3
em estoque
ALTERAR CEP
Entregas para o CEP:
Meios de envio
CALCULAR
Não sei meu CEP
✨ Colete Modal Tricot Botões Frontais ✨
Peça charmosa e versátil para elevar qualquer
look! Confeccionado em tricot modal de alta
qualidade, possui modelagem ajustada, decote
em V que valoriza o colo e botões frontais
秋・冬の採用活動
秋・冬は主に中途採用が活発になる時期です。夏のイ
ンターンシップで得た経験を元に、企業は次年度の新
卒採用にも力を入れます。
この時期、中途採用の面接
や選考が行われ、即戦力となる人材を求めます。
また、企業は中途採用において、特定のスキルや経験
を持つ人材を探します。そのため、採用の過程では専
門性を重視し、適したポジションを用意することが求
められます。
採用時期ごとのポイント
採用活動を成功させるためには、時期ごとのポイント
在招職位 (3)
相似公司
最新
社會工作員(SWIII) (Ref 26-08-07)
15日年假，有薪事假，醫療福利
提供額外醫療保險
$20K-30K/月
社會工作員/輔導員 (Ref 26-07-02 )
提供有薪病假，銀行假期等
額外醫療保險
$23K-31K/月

> WORK ITEM: What lines above contain the string "社會工作員"? Copy all of them.

> TASK RESULT:
社會工作員(SWIII) (Ref 26-08-07)
社會工作員/輔導員 (Ref 26-07-02 )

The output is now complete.